Saved data entries:
.....

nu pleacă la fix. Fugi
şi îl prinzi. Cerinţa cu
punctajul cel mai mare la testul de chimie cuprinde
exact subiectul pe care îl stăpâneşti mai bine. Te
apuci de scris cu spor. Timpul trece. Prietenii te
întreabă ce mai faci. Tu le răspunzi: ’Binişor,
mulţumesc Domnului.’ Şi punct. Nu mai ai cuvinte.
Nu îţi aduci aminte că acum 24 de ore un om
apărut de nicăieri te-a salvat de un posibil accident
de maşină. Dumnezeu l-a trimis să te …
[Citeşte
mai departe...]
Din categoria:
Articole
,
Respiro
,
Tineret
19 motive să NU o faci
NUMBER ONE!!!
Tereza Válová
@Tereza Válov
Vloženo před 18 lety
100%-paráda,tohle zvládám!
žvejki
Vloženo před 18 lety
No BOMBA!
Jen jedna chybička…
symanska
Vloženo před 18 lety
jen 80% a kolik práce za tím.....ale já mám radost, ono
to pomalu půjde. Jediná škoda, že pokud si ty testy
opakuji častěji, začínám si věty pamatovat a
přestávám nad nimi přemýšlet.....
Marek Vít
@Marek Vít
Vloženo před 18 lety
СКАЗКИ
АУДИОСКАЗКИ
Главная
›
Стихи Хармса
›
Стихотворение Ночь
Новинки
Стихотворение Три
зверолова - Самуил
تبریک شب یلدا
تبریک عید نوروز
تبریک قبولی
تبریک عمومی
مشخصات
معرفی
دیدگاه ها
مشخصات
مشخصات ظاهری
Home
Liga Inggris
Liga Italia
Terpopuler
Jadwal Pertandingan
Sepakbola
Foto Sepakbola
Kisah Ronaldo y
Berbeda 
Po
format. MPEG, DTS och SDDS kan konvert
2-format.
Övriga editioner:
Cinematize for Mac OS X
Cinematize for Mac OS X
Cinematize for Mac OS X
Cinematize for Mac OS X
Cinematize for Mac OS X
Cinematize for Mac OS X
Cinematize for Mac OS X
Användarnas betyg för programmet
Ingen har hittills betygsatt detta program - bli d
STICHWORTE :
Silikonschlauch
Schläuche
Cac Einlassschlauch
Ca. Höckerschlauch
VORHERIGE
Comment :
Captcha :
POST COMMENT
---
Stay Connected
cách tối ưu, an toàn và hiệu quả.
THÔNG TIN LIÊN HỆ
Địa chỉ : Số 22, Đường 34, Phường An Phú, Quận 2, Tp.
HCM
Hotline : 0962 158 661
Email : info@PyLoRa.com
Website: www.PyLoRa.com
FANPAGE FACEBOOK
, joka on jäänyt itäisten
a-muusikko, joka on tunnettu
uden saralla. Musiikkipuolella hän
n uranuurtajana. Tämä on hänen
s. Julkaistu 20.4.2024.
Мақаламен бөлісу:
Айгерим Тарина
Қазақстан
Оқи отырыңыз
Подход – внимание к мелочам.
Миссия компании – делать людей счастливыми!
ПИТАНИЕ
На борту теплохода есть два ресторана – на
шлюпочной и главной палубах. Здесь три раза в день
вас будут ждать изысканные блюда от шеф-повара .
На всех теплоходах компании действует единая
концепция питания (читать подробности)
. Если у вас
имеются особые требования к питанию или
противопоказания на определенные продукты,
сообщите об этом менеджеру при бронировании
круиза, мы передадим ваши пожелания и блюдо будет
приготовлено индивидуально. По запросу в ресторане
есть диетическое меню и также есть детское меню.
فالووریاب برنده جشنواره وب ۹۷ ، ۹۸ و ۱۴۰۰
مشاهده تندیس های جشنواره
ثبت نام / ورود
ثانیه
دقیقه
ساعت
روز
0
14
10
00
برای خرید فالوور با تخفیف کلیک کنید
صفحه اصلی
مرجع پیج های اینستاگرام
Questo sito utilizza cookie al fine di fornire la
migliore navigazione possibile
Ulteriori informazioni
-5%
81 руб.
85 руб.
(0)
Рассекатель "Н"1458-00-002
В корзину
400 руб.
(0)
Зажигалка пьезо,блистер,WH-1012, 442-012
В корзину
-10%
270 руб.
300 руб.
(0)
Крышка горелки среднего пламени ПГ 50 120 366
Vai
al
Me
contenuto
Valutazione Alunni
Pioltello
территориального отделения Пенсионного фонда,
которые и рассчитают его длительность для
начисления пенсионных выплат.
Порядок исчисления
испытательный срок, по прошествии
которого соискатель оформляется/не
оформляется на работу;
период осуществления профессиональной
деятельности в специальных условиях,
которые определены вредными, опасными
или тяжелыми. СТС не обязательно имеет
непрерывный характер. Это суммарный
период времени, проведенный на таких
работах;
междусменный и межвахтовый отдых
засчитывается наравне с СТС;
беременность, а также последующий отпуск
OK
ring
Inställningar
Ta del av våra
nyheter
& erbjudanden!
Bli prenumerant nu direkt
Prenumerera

.....

What you have to do:
The records must be given again in full, exactly as shown.

Solution:
nu pleacă la fix. Fugi
şi îl prinzi. Cerinţa cu
punctajul cel mai mare la testul de chimie cuprinde
exact subiectul pe care îl stăpâneşti mai bine. Te
apuci de scris cu spor. Timpul trece. Prietenii te
întreabă ce mai faci. Tu le răspunzi: ’Binişor,
mulţumesc Domnului.’ Şi punct. Nu mai ai cuvinte.
Nu îţi aduci aminte că acum 24 de ore un om
apărut de nicăieri te-a salvat de un posibil accident
de maşină. Dumnezeu l-a trimis să te …
[Citeşte
mai departe...]
Din categoria:
Articole
,
Respiro
,
Tineret
19 motive să NU o faci
NUMBER ONE!!!
Tereza Válová
@Tereza Válov
Vloženo před 18 lety
100%-paráda,tohle zvládám!
žvejki
Vloženo před 18 lety
No BOMBA!
Jen jedna chybička…
symanska
Vloženo před 18 lety
jen 80% a kolik práce za tím.....ale já mám radost, ono
to pomalu půjde. Jediná škoda, že pokud si ty testy
opakuji častěji, začínám si věty pamatovat a
přestávám nad nimi přemýšlet.....
Marek Vít
@Marek Vít
Vloženo před 18 lety
СКАЗКИ
АУДИОСКАЗКИ
Главная
›
Стихи Хармса
›
Стихотворение Ночь
Новинки
Стихотворение Три
зверолова - Самуил
تبریک شب یلدا
تبریک عید نوروز
تبریک قبولی
تبریک عمومی
مشخصات
معرفی
دیدگاه ها
مشخصات
مشخصات ظاهری
Home
Liga Inggris
Liga Italia
Terpopuler
Jadwal Pertandingan
Sepakbola
Foto Sepakbola
Kisah Ronaldo y
Berbeda 
Po
format. MPEG, DTS och SDDS kan konvert
2-format.
Övriga editioner:
Cinematize for Mac OS X
Cinematize for Mac OS X
Cinematize for Mac OS X
Cinematize for Mac OS X
Cinematize for Mac OS X
Cinematize for Mac OS X
Cinematize for Mac OS X
Användarnas betyg för programmet
Ingen har hittills betygsatt detta program - bli d
STICHWORTE :
Silikonschlauch
Schläuche
Cac Einlassschlauch
Ca. Höckerschlauch
VORHERIGE
Comment :
Captcha :
POST COMMENT
---
Stay Connected
cách tối ưu, an toàn và hiệu quả.
THÔNG TIN LIÊN HỆ
Địa chỉ : Số 22, Đường 34, Phường An Phú, Quận 2, Tp.
HCM
Hotline : 0962 158 661
Email : info@PyLoRa.com
Website: www.PyLoRa.com
FANPAGE FACEBOOK
, joka on jäänyt itäisten
a-muusikko, joka on tunnettu
uden saralla. Musiikkipuolella hän
n uranuurtajana. Tämä on hänen
s. Julkaistu 20.4.2024.
Мақаламен бөлісу:
Айгерим Тарина
Қазақстан
Оқи отырыңыз
Подход – внимание к мелочам.
Миссия компании – делать людей счастливыми!
ПИТАНИЕ
На борту теплохода есть два ресторана – на
шлюпочной и главной палубах. Здесь три раза в день
вас будут ждать изысканные блюда от шеф-повара .
На всех теплоходах компании действует единая
концепция питания (читать подробности)
. Если у вас
имеются особые требования к питанию или
противопоказания на определенные продукты,
сообщите об этом менеджеру при бронировании
круиза, мы передадим ваши пожелания и блюдо будет
приготовлено индивидуально. По запросу в ресторане
есть диетическое меню и также есть детское меню.
فالووریاب برنده جشنواره وب ۹۷ ، ۹۸ و ۱۴۰۰
مشاهده تندیس های جشنواره
ثبت نام / ورود
ثانیه
دقیقه
ساعت
روز
0
14
10
00
برای خرید فالوور با تخفیف کلیک کنید
صفحه اصلی
مرجع پیج های اینستاگرام
Questo sito utilizza cookie al fine di fornire la
migliore navigazione possibile
Ulteriori informazioni
-5%
81 руб.
85 руб.
(0)
Рассекатель "Н"1458-00-002
В корзину
400 руб.
(0)
Зажигалка пьезо,блистер,WH-1012, 442-012
В корзину
-10%
270 руб.
300 руб.
(0)
Крышка горелки среднего пламени ПГ 50 120 366
Vai
al
Me
contenuto
Valutazione Alunni
Pioltello
территориального отделения Пенсионного фонда,
которые и рассчитают его длительность для
начисления пенсионных выплат.
Порядок исчисления
испытательный срок, по прошествии
которого соискатель оформляется/не
оформляется на работу;
период осуществления профессиональной
деятельности в специальных условиях,
которые определены вредными, опасными
или тяжелыми. СТС не обязательно имеет
непрерывный характер. Это суммарный
период времени, проведенный на таких
работах;
междусменный и межвахтовый отдых
засчитывается наравне с СТС;
беременность, а также последующий отпуск
OK
ring
Inställningar
Ta del av våra
nyheter
& erbjudanden!
Bli prenumerant nu direkt
Prenumerera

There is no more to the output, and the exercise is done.